=== WRITTEN TASK ===
Copy out all lines of the records in which the word "server" appears.

=== DATA TO EXAMINE ===
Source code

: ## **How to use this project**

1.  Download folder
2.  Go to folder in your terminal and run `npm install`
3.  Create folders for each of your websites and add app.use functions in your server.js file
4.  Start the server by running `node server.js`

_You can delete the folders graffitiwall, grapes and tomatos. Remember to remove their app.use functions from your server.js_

=== RESPONSE AREA ===
3.  Create folders for each of your websites and add app.use functions in your server.js file
4.  Start the server by running `node server.js`
_You can delete the folders graffitiwall, grapes and tomatos. Remember to remove their app.use functions from your server.js_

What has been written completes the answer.